Depression can be in the genes

By admin
20 July 2015

The belief that depression can run in families is nothing new, despite scientists having struggled to find a DNA link to back up the theory. But now researchers have identified two gene variants that are associated with major depressive disorder (MDD).

Also known as clinical depression, this is one of the most severe forms of the condition and affects up to ten per cent of people at some point in their lives.

The research could settle the debate over whether depression is hereditary or dictated by a person's environment, and researchers believe it could also help lead to new drugs being produced to help the disorder. The study was published in journal Nature and was a large multi-team effort between Professor Jonathan Flint of Oxford University, colleagues at the Virginia Commonwealth University in the USA and researchers throughout China.
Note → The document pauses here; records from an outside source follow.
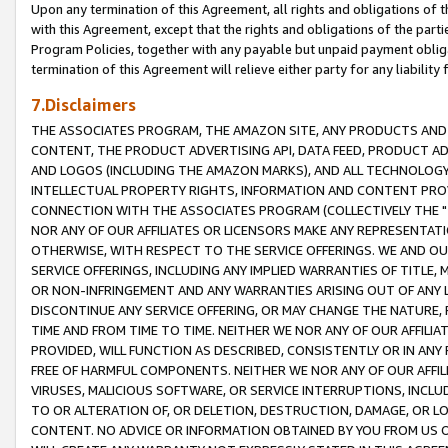
Upon any termination of this Agreement, all rights and obligations of th
with this Agreement, except that the rights and obligations of the partie
Program Policies, together with any payable but unpaid payment obliga
termination of this Agreement will relieve either party for any liability 
7.Disclaimers
THE ASSOCIATES PROGRAM, THE AMAZON SITE, ANY PRODUCTS AND SE
CONTENT, THE PRODUCT ADVERTISING API, DATA FEED, PRODUCT A
AND LOGOS (INCLUDING THE AMAZON MARKS), AND ALL TECHNOLOGY,
INTELLECTUAL PROPERTY RIGHTS, INFORMATION AND CONTENT PROVI
CONNECTION WITH THE ASSOCIATES PROGRAM (COLLECTIVELY THE "
NOR ANY OF OUR AFFILIATES OR LICENSORS MAKE ANY REPRESENTAT
OTHERWISE, WITH RESPECT TO THE SERVICE OFFERINGS. WE AND OU
SERVICE OFFERINGS, INCLUDING ANY IMPLIED WARRANTIES OF TITLE,
OR NON-INFRINGEMENT AND ANY WARRANTIES ARISING OUT OF ANY 
DISCONTINUE ANY SERVICE OFFERING, OR MAY CHANGE THE NATURE, 
TIME AND FROM TIME TO TIME. NEITHER WE NOR ANY OF OUR AFFILI
PROVIDED, WILL FUNCTION AS DESCRIBED, CONSISTENTLY OR IN ANY
FREE OF HARMFUL COMPONENTS. NEITHER WE NOR ANY OF OUR AFFILIA
VIRUSES, MALICIOUS SOFTWARE, OR SERVICE INTERRUPTIONS, INCL
TO OR ALTERATION OF, OR DELETION, DESTRUCTION, DAMAGE, OR LO
CONTENT. NO ADVICE OR INFORMATION OBTAINED BY YOU FROM US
They were able to identify two gene mutations behind the condition by analysing the complete DNA of over 10,500 Chinese women, around half of which had MDD. They then replicated the findings in another group of 3,231 Chinese women with recurrent MDD and 3,186 healthy individuals matched by nationality, age and sex. They found that one mutation is similar to a protein called SIRT, while the second gene is called LHPP. SIRT is thought to deal with ageing and is part of the production of tiny compartments called mitochondria inside almost every cell of the body that convert food into energy. The findings suggest that mitochondria is what could be linked to depression, however the condition is so complex that the researchers speculate that more gene mutations could still be waiting to be found that may reveal more about the genetic links.

"Of all complex human illnesses, major depressive disorder has arguably proved the trickiest to understand. Our ignorance about the condition is in marked contrast to its impact on people and public health, " said Professor Patrick Sullivan, a psychiatrist at North Carolina University. "The disease is common, costly and associated with high rates of morbidity and mortality. As such, it stands to reason that this research is exciting for those who study MDD. This first identification of replicable, significant genome-wide associations for MDD is exceptional."

He added that he is hopeful that this research will lead to clues in the future for further treatment.